Bipap improves survival and rate of pulmonary function decline in patients with ALS

• Published in: Journal of the neurological sciences Vol. 164; no. 1; pp. 82 - 88
• Main Authors: Kleopa, Kleopas A., Sherman, Michael, Neal, Bettie, Romano, Gary J., Heiman-Patterson, Terry
• Format: Journal Article
• Language: English
• Published: Shannon Elsevier B.V 15.03.1999; Elsevier Science
• Subjects: Adult; Aged; Amyotrophic lateral sclerosis; Amyotrophic Lateral Sclerosis - complications; Amyotrophic Lateral Sclerosis - mortality; Amyotrophic Lateral Sclerosis - physiopathology; Biological and medical sciences; Bipap; Degenerative and inherited degenerative diseases of the nervous system. Leukodystrophies.
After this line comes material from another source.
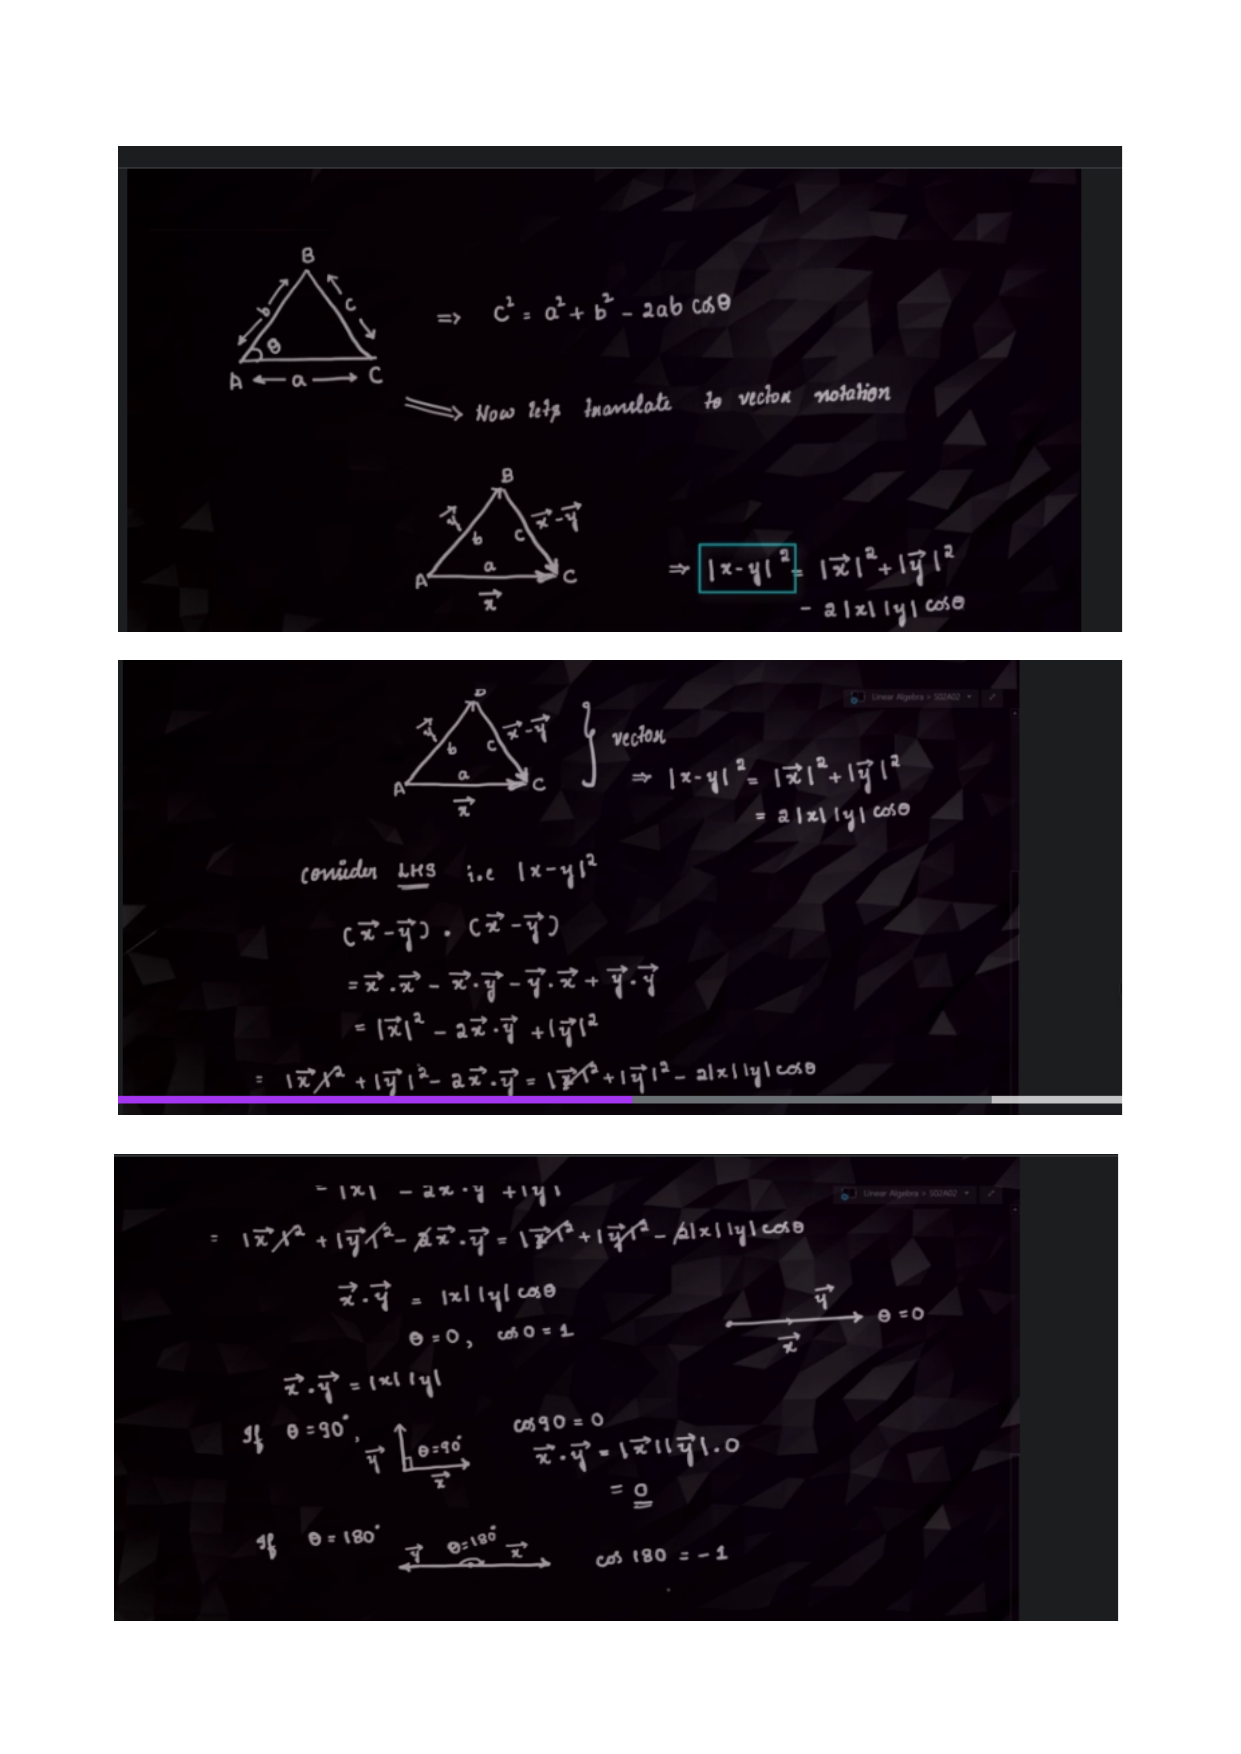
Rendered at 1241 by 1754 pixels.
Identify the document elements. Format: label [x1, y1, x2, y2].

picture [114, 1154, 1119, 1621]
picture [118, 660, 1123, 1115]
picture [118, 146, 1123, 632]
Prion diseases; Female; Humans; Intermittent Positive-Pressure Ventilation - methods; Intermittent Positive-Pressure Ventilation - mortality; Lung - physiopathology; Male; Medical sciences; Middle Aged; Neurology; Noninvasive ventilatory support; Respiratory insufficiency; Respiratory Insufficiency - etiology; Respiratory Insufficiency - mortality; Respiratory Insufficiency - physiopathology; Respiratory Insufficiency - therapy; Retrospective Studies; Survival Rate; Noninvasive ventilatory support; Amyotrophic lateral sclerosis; Respiratory insufficiency; Bipap; Human; Nervous system diseases; Treatment; Positive pressure; Intermittent; Central nervous system disease; Degenerative disease; Artificial ventilation; Spinal cord disease; Survival
• ISSN: 0022-510X; 1878-5883
• DOI: 10.1016/S0022-510X(99)00045-3

Amyotrophic Lateral Sclerosis (ALS) is a progressive motor neuron disease that frequently causes death within five years of diagnosis. The majority of deaths are due to pulmonary complications resulting from respiratory muscle weakness and bulbar involvement. A promising respiratory intervention is the recently introduced bi-level intermittent positive pressure (Bipap), which is a noninvasive ventilator modality shown to reduce the work of breathing and improve not only gas exchange, but also exercise tolerance and sleep quality. The aim of this study was to assess the utility of Bipap in prolonging survival in ALS. We retrospectively analyzed the results of Bipap use in 122 patients followed at Hahnemann University. All patients in this study were offered Bipap when their forced vital capacity (FVC) dropped below 50% of predicted value. Group 1 (n=38) accepted Bipap and used it more than 4 h/day. Group 2 (n=32) did not tolerate Bipap well and used it less than 4 h/day. Group 3 (n=52) refused to try Bipap. There was a statistically significant improvement in survival from initiation of Bipap in Group 1 (14.2 months) compared to Group 2 (7.0 months, P=0.002) or 3 (4.6 months, P<0.001) respectively. Furthermore, when the slope of vital capacity decline was examined, the group that used Bipap more than 4 h/day had slower decline in vital capacity (−3.5% change/month) compared to Group 2 (−5.9% change/month, P=0.02) and Group 3 (−8.3% change/month, P<0.001). We conclude that Bipap can significantly prolong survival and slow the decline of FVC in ALS. Our results suggest that all patients with ALS be offered Bipap when their FVC drops below 50%, at the onset of dyspnea, or when a rapid drop in %FVC is noted.